カシャカシャ、と混ぜるのは白くて甘い生クリーム。


私は今、銀ちゃんの家でケーキを作っている。



世間一般のカップルには、訪れるであろう記念すべき日がある。


所謂、記念日というやつだ。


それが私と銀ちゃんはなんと今日だったりする。


銀ちゃんとはもう何年も一緒にいるんだけど、私は毎年この日を迎えられることが嬉しくて仕方ない。

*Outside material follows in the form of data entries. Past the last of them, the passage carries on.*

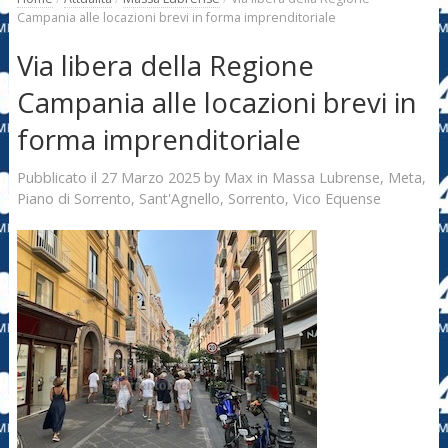
Campania alle locazioni brevi in forma imprenditoriale
Via libera della Regione
Campania alle locazioni brevi in
forma imprenditoriale
27 Marzo 2025
Max
Pubblicato il
by
in
Massa Lubrense
,
Meta
,
Piano di Sorrento
,
Sant'Agnello
,
Sorrento
,
Vico Equense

昨日から楽しみにしていて、だからこそ今日は朝一番にここへ来てこうして銀ちゃんが大好きなケーキを作っている、訳なんだけど。


『銀ちゃん、もうちょっと時間かかっちゃうかも。』

「あっそう。」

『……。』


あっそうって…。

楽しみにしていた私とは正反対に、銀ちゃんはいつもと変わりがない。

むしろ今日はいつもよりも冷たいくらい。

朝からずっと、こんな調子。

私がきてから何時間もたつのにずっとジャンプを読んでるし、今日なんて1度も目を合わせていない。


せっかくの記念日なのに、なんだか少しだけ寂しい気持ちになる。


付き合ってもらうようになってから数年たつが、今だにこんな私で良いのかと不安になってしまう。


銀ちゃんはとても素敵な人だ。

だから、いつかは私なんかでは足下にも及ばないくらい素敵な女性と一緒になってしまうんじゃないかって時々怖くなる。



「手際が悪い。」

『っ!』


気づけばすぐ近くにいた銀ちゃん。

止まっていた私を見て、言ったんだろう。


「その上どんくさいし、」


な、なんで私は急に罵倒されているんだろうか。

ビックリしていれば、銀ちゃんは更に口を開いた。


「朝はすぐに起きられないし、目離すとどっか行っちゃう。」

『……。』

「泣き出すと止まらない。おまけに意地っ張りですぐ拗ねる。」


なんだか、激しく落ち込んできた。

朝から目を合わせないと思っていたら、次にはこれですか。

酷いにも程があるじゃないか。


『銀ちゃ、』

「たまに変なこと言う頭の悪い子だし。」


グサリ、効果音をつけるならこんな感じで今私の胸に突き刺さった言葉のナイフ。

一体、私が何したって言うんだ。

銀ちゃんの機嫌をそこねるような事は、していないはず。


「お菓子ばっかり作るの上手くなって飯は相変わらずだし。」


……それは、銀ちゃんが食べたいって言ってお菓子をたくさん作ってるからじゃないか。


私だって1日も早く銀ちゃんの為にご飯美味しく作れるように、毎日1人で頑張って練習してるんだから。


それをそんな風に言うなんて、あんまりじゃないか。


ジワリ、と瞳に浮かんだ涙を銀ちゃんにバレないように拭った。


今日の銀ちゃん、意味がわからないよ。



大嫌い大嫌い大嫌い、もう銀ちゃんなんて大嫌いだ。